There are four main ligaments that stabilize the knee. They contain or restrain motion between the thigh bone (femur) and leg bone (tibia). They perform the important function of maintaining knee stability for walking , pivoting, turning and almost any athletic activity. The four main ligaments are: the anterior cruciate ligament, the posterior cruciate ligament, the medial collateral ligament, and the lateral collateral ligament. There are also a number of smaller yet important ligaments that contribute to knee stability.
Most knee ligament injuries involve a single ligament injury, such as an isolated anterior cruciate ligament, medial collateral ligament or posterior cruciate ligament tear. When there is major trauma such as a direct blow to the knee, or a fall from a height, or motor vehicle trauma several knee ligaments can be torn at the same time. This is the “multiple knee ligament injury.” This requires specialized attention and treatment. Many patients with this injury have had other injuries to the chest, abdomen, etc. which take precedence in treatment over the knee injury. Many of these injuries to several ligaments result in a knee dislocation.
This is an emergency and often requires reduction or the physician or surgeon to put the knee back into place. A percentage of these patients will have a nerve injury at the level of the knee or even have a severe artery injury requiring treatment. Again, these injuries require immediate attention and patients will have various immediate treatment such as an arterial graft and external fixator applied to hold the knee in place while these other injuries heal.
At the UConn Musculoskeletal Institute, patients will be referred for attention to the multiple knee ligament injuries. Patients will complain of severe instability and disability that is adversely affecting every day life, work and sports participation. When the surgeon examines these patients, the knee will be very unstable and demonstrates exam findings that implicate more than one ligament being damaged. We have seen a number of combined knee ligament injury patterns such as: 1) anterior cruciate ligament and posterior cruciate ligament tear with tears of the posterolateral corner and 2) anterior cruciate ligament and posterior cruciate ligament tear with tear of the medial collateral ligament. In addition to the physical exam and X-rays, an MRI (magnetic resonance image) will display and confirm the presence of injury to multiple knee ligaments (see Figures 1A and 1B).
The treatment of these very severe knee ligament injuries almost universally requires surgery. Rarely, in the most sedentary and low demand patients, bracing and rehabilitation will diminish the instability complaints. For most other patients, a very involved surgical reconstruction is required. Because surgical correction involves the reconstruction of several ligaments, the surgeon often will utilize grafts or tendon tissue from cadavers or human donors. Sometimes the surgeon will select tendon grafts from the patient and from a donor.
The surgical reconstruction takes a dedicated team and is a very technically demanding procedure. This type of surgery is best performed by surgeons with experience with these procedures and one that performs a number of these procedures on an annual basis. The surgeon will use the arthroscope, a small instrument that is inserted into the knee that is connected to as camera and monitor. Often several of the ligaments will require reconstruction to include the anterior cruciate ligament (ACL), posterior cruciate ligament (PCL) and collateral ligaments (see Figures 2A, 2B).

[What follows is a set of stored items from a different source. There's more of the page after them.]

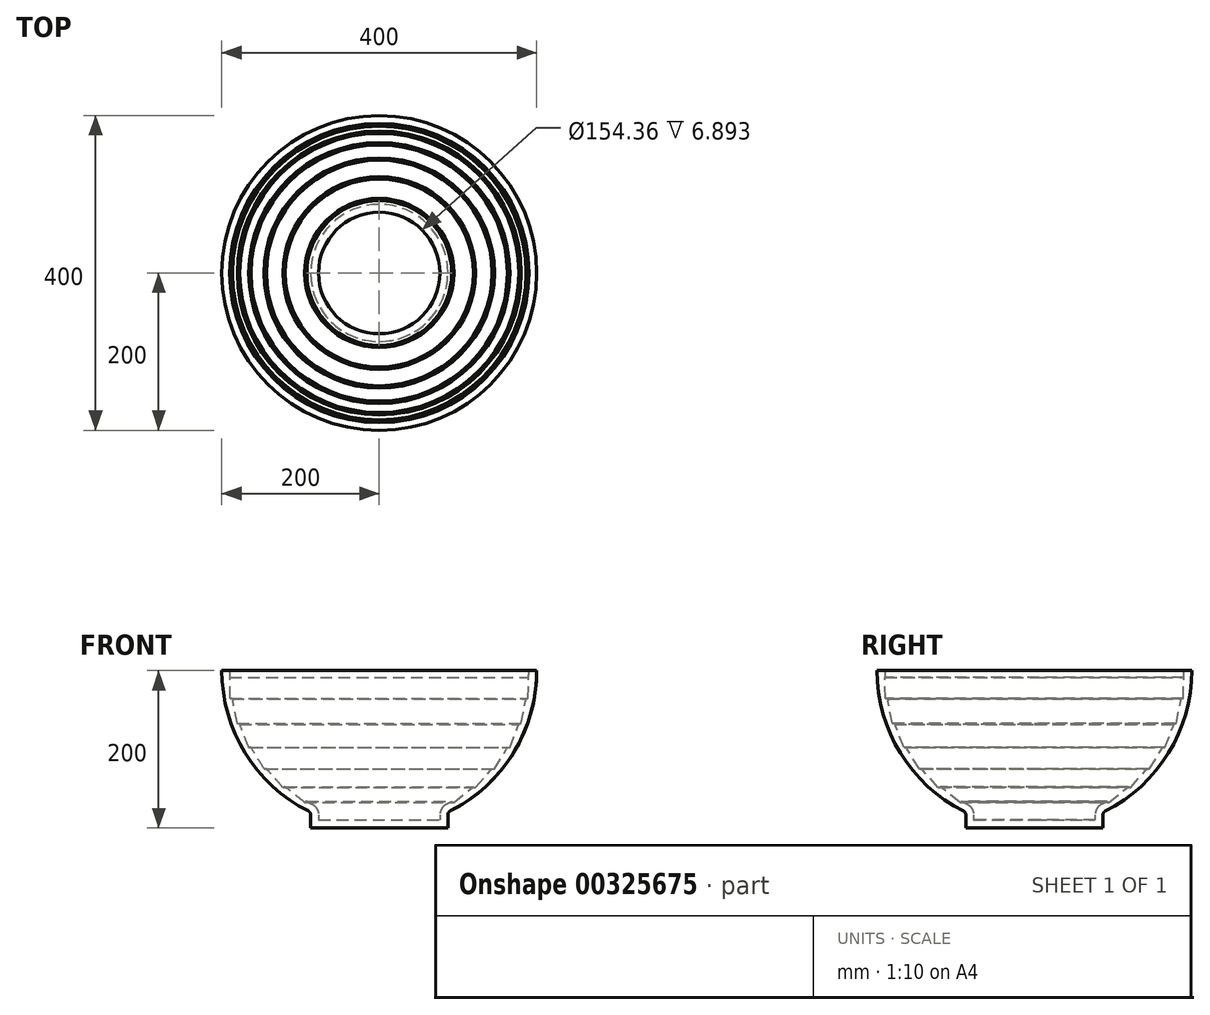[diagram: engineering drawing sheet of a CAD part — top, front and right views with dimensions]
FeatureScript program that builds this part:
annotation { "Feature Type Name" : "Feature", "Feature Type Description" : "" }
export const myFeature = defineFeature(function(context is Context, id is Id, definition is map)
    precondition{}
    {
        {
            var Q0;
            Q0=qCreatedBy(makeId("Front.planeOp"),FACE);
            var sketch = newSketch(context, id + "F0", { "sketchPlane" : qUnion([Q0])});
            skLineSegment(sketch, "E0", {"start": v(0, -200) * mm, "end": v(0, 0) * mm});
            skLineSegment(sketch, "E1", {"start": v(0, 0) * mm, "end": v(200, 0) * mm});
            skLineSegment(sketch, "E2", {"start": v(200, 0) * mm, "end": v(200, 0) * mm});
            skArc(sketch, "E3", {"start": v(0, -200) * mm, "mid": v(141.42, -141.42) * mm, "end": v(200, 0) * mm});
            skArc(sketch, "E4", {"start": v(200, 0) * mm, "mid": v(-141.42, 141.42) * mm, "end": v(0, -200) * mm, "construction": true});
            skLineSegment(sketch, "E5", {"start": v(0, -200) * mm, "end": v(87.18, -200) * mm});
            skLineSegment(sketch, "E6", {"start": v(87.18, -200) * mm, "end": v(87.18, -180) * mm});
            skPoint(sketch, "E7.orphan", {"position": v(-200, 0) * mm});
            skSolve(sketch);
        }
        {
            var Q0;
            {var subQ0=sQuery(id+"F0.wireOp",EDGE,"E0");Q0=makeQuery(id+"F0.imprint","IMPRINT",FACE,{"disambiguationData":[TD([[makeQuery(id+"F0.imprint","IMPRINT",EDGE,{"derivedFrom":subQ0}),-1.0]])]});}
            var Q1;
            {var subQ0=sQuery(id+"F0.wireOp",EDGE,"E5");Q1=makeQuery(id+"F0.imprint","IMPRINT",FACE,{"disambiguationData":[TD([[makeQuery(id+"F0.imprint","IMPRINT",EDGE,{"derivedFrom":subQ0}),1.0]])]});}
            var Q2;
            Q2=sQuery(id+"F0.wireOp",EDGE,"E0");
            revolve(context, id + "F1", {"entities" : qUnion([Q0, Q1]), "axis" : qUnion([Q2]), "revolveType" : RevolveType.FULL});
        }
        {
            var Q0;
            Q0=makeQuery(id+"F1.opRevolve","SWEPT_EDGE",EDGE,{"disambiguationData":[OSD([sQuery(id+"F0.wireOp",EDGE,"E3"),sQuery(id+"F0.wireOp",EDGE,"E6")])]});
            fillet(context, id + "F2", {"entities" : qUnion([Q0]), "radius" : 5 * mm, "tangentPropagation" : true, "allowEdgeOverflow" : false});
        }
        {
            var Q0;
            Q0=makeQuery(id+"F1.opRevolve","SWEPT_FACE",FACE,{"disambiguationData":[OSD([sQuery(id+"F0.wireOp",EDGE,"E1")])]});
            shell(context, id + "F3", {"entities" : qUnion([Q0]), "thickness" : 10 * mm});
        }
        {
            var Q0;
            {var subQ0=sQuery(id+"F0.wireOp",EDGE,"E0");Q0=makeQuery(id+"F0.imprint","IMPRINT",FACE,{"disambiguationData":[TD([[makeQuery(id+"F0.imprint","IMPRINT",EDGE,{"derivedFrom":subQ0}),-1.0]])]});}
            var sketch = newSketch(context, id + "F4", { "sketchPlane" : qUnion([Q0])});
            skLineSegment(sketch, "E8.30.0", {"start": v(94.71, -167.53) * mm, "end": v(92, -166.24) * mm});
            skLineSegment(sketch, "E8.31.0", {"start": v(122.36, -148.54) * mm, "end": v(119.47, -147.74) * mm});
            skLineSegment(sketch, "E8.32.0", {"start": v(146.3, -125.03) * mm, "end": v(143.31, -124.75) * mm});
            skLineSegment(sketch, "E8.33.0", {"start": v(165.79, -97.73) * mm, "end": v(162.8, -97.96) * mm});
            skLineSegment(sketch, "E8.34.0", {"start": v(180.24, -67.46) * mm, "end": v(177.34, -68.2) * mm});
            skLineSegment(sketch, "E8.35.0", {"start": v(189.22, -35.13) * mm, "end": v(186.49, -36.38) * mm});
            skArc(sketch, "E9", {"start": v(-0.05, -190) * mm, "mid": v(134.33, -134.37) * mm, "end": v(190, 0) * mm});
            skArc(sketch, "E10", {"start": v(190, 0) * mm, "mid": v(-134.33, 134.37) * mm, "end": v(-0.05, -190) * mm, "construction": true});
            skLineSegment(sketch, "E11", {"start": v(190, 0) * mm, "end": v(189.22, -35.13) * mm});
            skLineSegment(sketch, "E12", {"start": v(186.49, -36.38) * mm, "end": v(180.24, -67.46) * mm});
            skLineSegment(sketch, "E13", {"start": v(165.79, -97.73) * mm, "end": v(177.34, -68.2) * mm});
            skLineSegment(sketch, "E14", {"start": v(146.3, -125.03) * mm, "end": v(162.8, -97.96) * mm});
            skLineSegment(sketch, "E15", {"start": v(122.36, -148.54) * mm, "end": v(143.31, -124.75) * mm});
            skLineSegment(sketch, "E16", {"start": v(94.71, -167.53) * mm, "end": v(119.47, -147.74) * mm});
            skSolve(sketch);
        }
        {
            var Q0;
            Q0 = qSketchRegion(id + "F4", true);
            var Q1;
            Q1=sQuery(id+"F0.wireOp",EDGE,"E0");
            revolve(context, id + "F5", {"entities" : qUnion([Q0]), "axis" : qUnion([Q1]), "revolveType" : RevolveType.FULL});
        }
        {
            var Q0;
            Q0=makeQuery(id+"F5.opRevolve","SWEPT_BODY",BODY,{"disambiguationData":[OSD([sQuery(id+"F4.wireOp",EDGE,"24A7FfYV-PEMF-Z90R-V4Uk-vumOBUulam6M"),sQuery(id+"F4.wireOp",EDGE,"3QzNC3UW-SJrg-zFh9-Ekz0-N955zFM6e3wE"),sQuery(id+"F4.wireOp",EDGE,"E9")])]});
            var Q1;
            Q1=makeQuery(id+"F5.opRevolve","SWEPT_BODY",BODY,{"disambiguationData":[OSD([sQuery(id+"F4.wireOp",EDGE,"E8.35.0"),sQuery(id+"F4.wireOp",EDGE,"E9"),sQuery(id+"F4.wireOp",EDGE,"E11")])]});
            var Q2;
            Q2=makeQuery(id+"F5.opRevolve","SWEPT_BODY",BODY,{"disambiguationData":[OSD([sQuery(id+"F4.wireOp",EDGE,"E8.34.0"),sQuery(id+"F4.wireOp",EDGE,"E9"),sQuery(id+"F4.wireOp",EDGE,"E12")])]});
            var Q3;
            Q3=makeQuery(id+"F5.opRevolve","SWEPT_BODY",BODY,{"disambiguationData":[OSD([sQuery(id+"F4.wireOp",EDGE,"E8.33.0"),sQuery(id+"F4.wireOp",EDGE,"E9"),sQuery(id+"F4.wireOp",EDGE,"E13")])]});
            var Q4;
            Q4=makeQuery(id+"F5.opRevolve","SWEPT_BODY",BODY,{"disambiguationData":[OSD([sQuery(id+"F4.wireOp",EDGE,"E8.32.0"),sQuery(id+"F4.wireOp",EDGE,"E9"),sQuery(id+"F4.wireOp",EDGE,"E14")])]});
            var Q5;
            Q5=makeQuery(id+"F5.opRevolve","SWEPT_BODY",BODY,{"disambiguationData":[OSD([sQuery(id+"F4.wireOp",EDGE,"E8.31.0"),sQuery(id+"F4.wireOp",EDGE,"E9"),sQuery(id+"F4.wireOp",EDGE,"E15")])]});
            var Q6;
            Q6=makeQuery(id+"F5.opRevolve","SWEPT_BODY",BODY,{"disambiguationData":[OSD([sQuery(id+"F4.wireOp",EDGE,"E8.30.0"),sQuery(id+"F4.wireOp",EDGE,"E9"),sQuery(id+"F4.wireOp",EDGE,"E16")])]});
            var Q7;
            Q7=makeQuery(id+"F1.opRevolve","SWEPT_BODY",BODY,{"disambiguationData":[OSD([sQuery(id+"F0.wireOp",EDGE,"E0"),sQuery(id+"F0.wireOp",EDGE,"E1"),sQuery(id+"F0.wireOp",EDGE,"E3"),sQuery(id+"F0.wireOp",EDGE,"E5"),sQuery(id+"F0.wireOp",EDGE,"E6")])]});
            booleanBodies(context, id + "F6", {"operationType" : BooleanOperationType.SUBTRACTION, "tools" : qUnion([Q0, Q1, Q2, Q3, Q4, Q5, Q6]), "targets" : qUnion([Q7])});
        }
    });
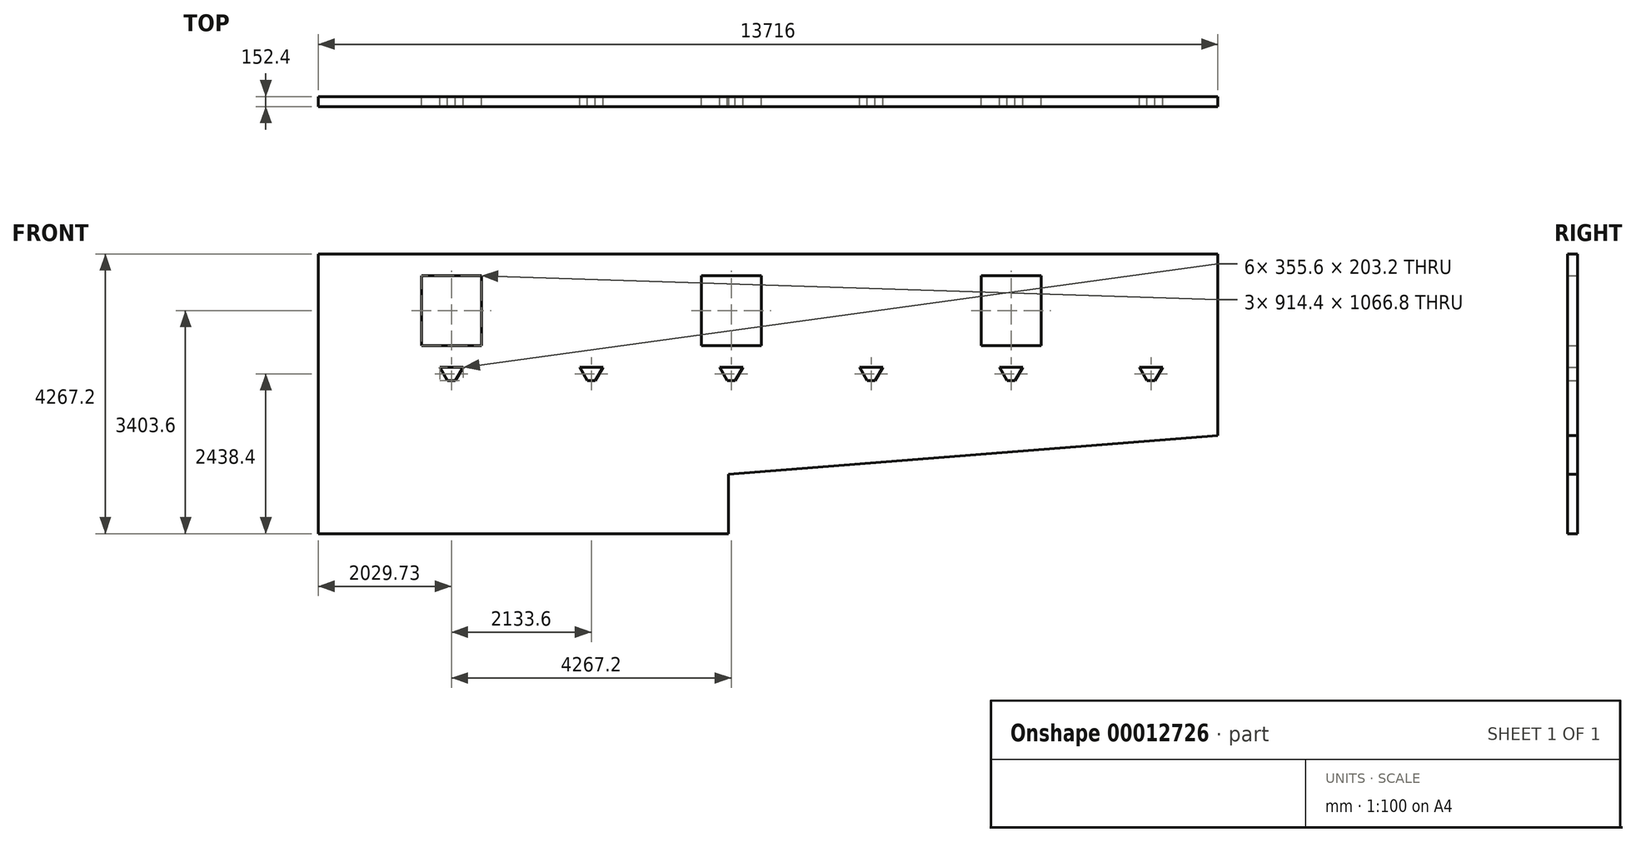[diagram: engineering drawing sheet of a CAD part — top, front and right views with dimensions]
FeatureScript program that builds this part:
annotation { "Feature Type Name" : "Feature", "Feature Type Description" : "" }
export const myFeature = defineFeature(function(context is Context, id is Id, definition is map)
    precondition{}
    {
        {
            var Q0;
            Q0=qCreatedBy(makeId("Front.planeOp"),FACE);
            var sketch = newSketch(context, id + "F0", { "sketchPlane" : qUnion([Q0])});
            skLineSegment(sketch, "E0.bottom", {"start": v(-13716, 4267.2) * mm, "end": v(0, 4267.2) * mm});
            skLineSegment(sketch, "E0.top", {"start": v(-13716, 0) * mm, "end": v(0, 0) * mm});
            skLineSegment(sketch, "E0.left", {"start": v(-13716, 4267.2) * mm, "end": v(-13716, 0) * mm});
            skLineSegment(sketch, "E0.right", {"start": v(0, 4267.2) * mm, "end": v(0, 0) * mm});
            skLineSegment(sketch, "E1.bottom", {"start": v(-12143.47, 3937) * mm, "end": v(-11229.07, 3937) * mm});
            skLineSegment(sketch, "E1.top", {"start": v(-12143.47, 2870.2) * mm, "end": v(-11229.07, 2870.2) * mm});
            skLineSegment(sketch, "E1.left", {"start": v(-12143.47, 3937) * mm, "end": v(-12143.47, 2870.2) * mm});
            skLineSegment(sketch, "E1.right", {"start": v(-11229.07, 3937) * mm, "end": v(-11229.07, 2870.2) * mm});
            skLineSegment(sketch, "E2.1.0.0", {"start": v(-7876.27, 3937) * mm, "end": v(-6961.87, 3937) * mm});
            skLineSegment(sketch, "E2.1.0.1", {"start": v(-7876.27, 3937) * mm, "end": v(-7876.27, 2870.2) * mm});
            skLineSegment(sketch, "E2.1.0.2", {"start": v(-7876.27, 2870.2) * mm, "end": v(-6961.87, 2870.2) * mm});
            skLineSegment(sketch, "E2.1.0.3", {"start": v(-6961.87, 3937) * mm, "end": v(-6961.87, 2870.2) * mm});
            skLineSegment(sketch, "E2.2.0.0", {"start": v(-3609.07, 3937) * mm, "end": v(-2694.67, 3937) * mm});
            skLineSegment(sketch, "E2.2.0.1", {"start": v(-3609.07, 3937) * mm, "end": v(-3609.07, 2870.2) * mm});
            skLineSegment(sketch, "E2.2.0.2", {"start": v(-3609.07, 2870.2) * mm, "end": v(-2694.67, 2870.2) * mm});
            skLineSegment(sketch, "E2.2.0.3", {"start": v(-2694.67, 3937) * mm, "end": v(-2694.67, 2870.2) * mm});
            skLineSegment(sketch, "E2.direction1", {"start": v(-12143.47, 3937) * mm, "end": v(-7876.27, 3937) * mm, "construction": true});
            skLineSegment(sketch, "E3", {"start": v(-11864.07, 2540) * mm, "end": v(-11746.75, 2336.8) * mm});
            skLineSegment(sketch, "E4", {"start": v(-11746.75, 2336.8) * mm, "end": v(-11625.79, 2336.8) * mm});
            skLineSegment(sketch, "E5", {"start": v(-11625.79, 2336.8) * mm, "end": v(-11508.47, 2540) * mm});
            skLineSegment(sketch, "E6", {"start": v(-11508.47, 2540) * mm, "end": v(-11864.07, 2540) * mm});
            skLineSegment(sketch, "E7", {"start": v(-11229.07, 2870.2) * mm, "end": v(-7876.27, 2870.2) * mm, "construction": true});
            skLineSegment(sketch, "E8.1.0.0", {"start": v(-9374.87, 2540) * mm, "end": v(-9730.47, 2540) * mm});
            skLineSegment(sketch, "E8.1.0.1", {"start": v(-9730.47, 2540) * mm, "end": v(-9613.15, 2336.8) * mm});
            skLineSegment(sketch, "E8.1.0.2", {"start": v(-9492.19, 2336.8) * mm, "end": v(-9374.87, 2540) * mm});
            skLineSegment(sketch, "E8.1.0.3", {"start": v(-9613.15, 2336.8) * mm, "end": v(-9492.19, 2336.8) * mm});
            skLineSegment(sketch, "E8.2.0.0", {"start": v(-7241.27, 2540) * mm, "end": v(-7596.87, 2540) * mm});
            skLineSegment(sketch, "E8.2.0.1", {"start": v(-7596.87, 2540) * mm, "end": v(-7479.55, 2336.8) * mm});
            skLineSegment(sketch, "E8.2.0.2", {"start": v(-7358.59, 2336.8) * mm, "end": v(-7241.27, 2540) * mm});
            skLineSegment(sketch, "E8.2.0.3", {"start": v(-7479.55, 2336.8) * mm, "end": v(-7358.59, 2336.8) * mm});
            skLineSegment(sketch, "E8.3.0.0", {"start": v(-5107.67, 2540) * mm, "end": v(-5463.27, 2540) * mm});
            skLineSegment(sketch, "E8.3.0.1", {"start": v(-5463.27, 2540) * mm, "end": v(-5345.95, 2336.8) * mm});
            skLineSegment(sketch, "E8.3.0.2", {"start": v(-5224.99, 2336.8) * mm, "end": v(-5107.67, 2540) * mm});
            skLineSegment(sketch, "E8.3.0.3", {"start": v(-5345.95, 2336.8) * mm, "end": v(-5224.99, 2336.8) * mm});
            skLineSegment(sketch, "E8.4.0.0", {"start": v(-2974.07, 2540) * mm, "end": v(-3329.67, 2540) * mm});
            skLineSegment(sketch, "E8.4.0.1", {"start": v(-3329.67, 2540) * mm, "end": v(-3212.35, 2336.8) * mm});
            skLineSegment(sketch, "E8.4.0.2", {"start": v(-3091.39, 2336.8) * mm, "end": v(-2974.07, 2540) * mm});
            skLineSegment(sketch, "E8.4.0.3", {"start": v(-3212.35, 2336.8) * mm, "end": v(-3091.39, 2336.8) * mm});
            skLineSegment(sketch, "E8.5.0.0", {"start": v(-840.47, 2540) * mm, "end": v(-1196.07, 2540) * mm});
            skLineSegment(sketch, "E8.5.0.1", {"start": v(-1196.07, 2540) * mm, "end": v(-1078.75, 2336.8) * mm});
            skLineSegment(sketch, "E8.5.0.2", {"start": v(-957.79, 2336.8) * mm, "end": v(-840.47, 2540) * mm});
            skLineSegment(sketch, "E8.5.0.3", {"start": v(-1078.75, 2336.8) * mm, "end": v(-957.79, 2336.8) * mm});
            skLineSegment(sketch, "E8.direction1", {"start": v(-11864.07, 2540) * mm, "end": v(-9730.47, 2540) * mm, "construction": true});
            skPoint(sketch, "E9", {"position": v(-11686.27, 2540) * mm});
            skPoint(sketch, "E10", {"position": v(-11686.27, 2870.2) * mm});
            skSolve(sketch);
        }
        {
            var Q0;
            Q0=makeQuery(id+"F0.imprint","IMPRINT",FACE,{"disambiguationData":[TD([[makeQuery(id+"F0.imprint","IMPRINT",EDGE,{"derivedFrom":sQuery(id+"F0.wireOp",EDGE,"E0.bottom")}),-1.0]])]});
            extrude(context, id + "F1", {"entities" : qUnion([Q0]), "depth" : 152.4 * mm});
        }
        {
            var Q0;
            Q0=makeQuery(id+"F1.opExtrude","CAP_FACE",FACE,{"disambiguationData":[OSD([sQuery(id+"F0.wireOp",EDGE,"E0.bottom"),sQuery(id+"F0.wireOp",EDGE,"E0.top"),sQuery(id+"F0.wireOp",EDGE,"E0.left"),sQuery(id+"F0.wireOp",EDGE,"E0.right"),sQuery(id+"F0.wireOp",EDGE,"E1.bottom"),sQuery(id+"F0.wireOp",EDGE,"E1.top"),sQuery(id+"F0.wireOp",EDGE,"E1.left"),sQuery(id+"F0.wireOp",EDGE,"E1.right"),sQuery(id+"F0.wireOp",EDGE,"E2.1.0.0"),sQuery(id+"F0.wireOp",EDGE,"E2.1.0.1"),sQuery(id+"F0.wireOp",EDGE,"E2.1.0.2"),sQuery(id+"F0.wireOp",EDGE,"E2.1.0.3"),sQuery(id+"F0.wireOp",EDGE,"E2.2.0.0"),sQuery(id+"F0.wireOp",EDGE,"E2.2.0.1"),sQuery(id+"F0.wireOp",EDGE,"E2.2.0.2"),sQuery(id+"F0.wireOp",EDGE,"E2.2.0.3"),sQuery(id+"F0.wireOp",EDGE,"E3"),sQuery(id+"F0.wireOp",EDGE,"E4"),sQuery(id+"F0.wireOp",EDGE,"E5"),sQuery(id+"F0.wireOp",EDGE,"E6"),sQuery(id+"F0.wireOp",EDGE,"E8.1.0.0"),sQuery(id+"F0.wireOp",EDGE,"E8.1.0.1"),sQuery(id+"F0.wireOp",EDGE,"E8.1.0.2"),sQuery(id+"F0.wireOp",EDGE,"E8.1.0.3"),sQuery(id+"F0.wireOp",EDGE,"E8.2.0.0"),sQuery(id+"F0.wireOp",EDGE,"E8.2.0.1"),sQuery(id+"F0.wireOp",EDGE,"E8.2.0.2"),sQuery(id+"F0.wireOp",EDGE,"E8.2.0.3"),sQuery(id+"F0.wireOp",EDGE,"E8.3.0.0"),sQuery(id+"F0.wireOp",EDGE,"E8.3.0.1"),sQuery(id+"F0.wireOp",EDGE,"E8.3.0.2"),sQuery(id+"F0.wireOp",EDGE,"E8.3.0.3"),sQuery(id+"F0.wireOp",EDGE,"E8.4.0.0"),sQuery(id+"F0.wireOp",EDGE,"E8.4.0.1"),sQuery(id+"F0.wireOp",EDGE,"E8.4.0.2"),sQuery(id+"F0.wireOp",EDGE,"E8.4.0.3"),sQuery(id+"F0.wireOp",EDGE,"E8.5.0.0"),sQuery(id+"F0.wireOp",EDGE,"E8.5.0.1"),sQuery(id+"F0.wireOp",EDGE,"E8.5.0.2"),sQuery(id+"F0.wireOp",EDGE,"E8.5.0.3")])],"isStart":false});
            var sketch = newSketch(context, id + "F2", { "sketchPlane" : qUnion([Q0])});
            skLineSegment(sketch, "E11", {"start": v(-7459.04, 904.88) * mm, "end": v(0, 1497.33) * mm});
            skLineSegment(sketch, "E12", {"start": v(-13716, 2019.3) * mm, "end": v(0, 2019.3) * mm, "construction": true});
            skLineSegment(sketch, "E13", {"start": v(-7419.07, 2336.8) * mm, "end": v(-7419.07, 908.05) * mm, "construction": true});
            skLineSegment(sketch, "E14", {"start": v(-7459.04, 904.88) * mm, "end": v(-7459.04, 0) * mm});
            skLineSegment(sketch, "E15", {"start": v(-7459.04, 0) * mm, "end": v(-5020.64, 0) * mm, "construction": true});
            skLineSegment(sketch, "E16", {"start": v(-5020.64, 0) * mm, "end": v(-5020.64, 1098.55) * mm, "construction": true});
            skLineSegment(sketch, "E17", {"start": v(-3151.87, 2336.8) * mm, "end": v(-3151.87, 1246.98) * mm, "construction": true});
            skSolve(sketch);
        }
        {
            var Q0;
            {var subQ4=sQuery(id+"F2.wireOp",EDGE,"E11");Q0=makeQuery(id+"F2.imprint","IMPRINT",FACE,{"disambiguationData":[TD([[makeQuery(id+"F2.imprint","IMPRINT",EDGE,{"derivedFrom":subQ4}),-1.0]])]});}
            extrude(context, id + "F3", {"entities" : qUnion([Q0]), "operationType" : NewBodyOperationType.REMOVE, "endBound" : BoundingType.THROUGH_ALL, "oppositeDirection" : true, "depth" : 25.4 * mm});
        }
    });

The surgeon will use the arthroscope to create tunnels in the thigh and tibia bone with a small drill that will permit the grafts to be placed into the knee and re-create the torn ligaments. The tunnels are made in the exact anatomic positions where the normal ligaments were attached. Once the grafts are placed they are secured to the bone with screws, washers, and other fixation devices. These devices are important to hold the ligament in place until the patients bone heals to the ligament. This process takes nearly three months to get really strong. That is why most patients will have to use crutches for 6 to 8 weeks and why the rehabilitation is typically much slower than for a single ligament injury such as an isolated anterior cruciate ligament tear.
Because the surgery is very extensive the risk of complication is higher. The most common complication is recurrent instability. At the opposite spectrum patients may develop stiffness or loss of motion. Rarely, the patient will require a manipulation or a repeat arthroscopic procedure to remove scar tissue. Because the surgery is performed around major nerves and blood vessels, injury to these structures can occur which may demand additional surgical treatment. Fortunately, these more severe complications are rare but emphasizes the need surgery to be performed by experienced surgeons.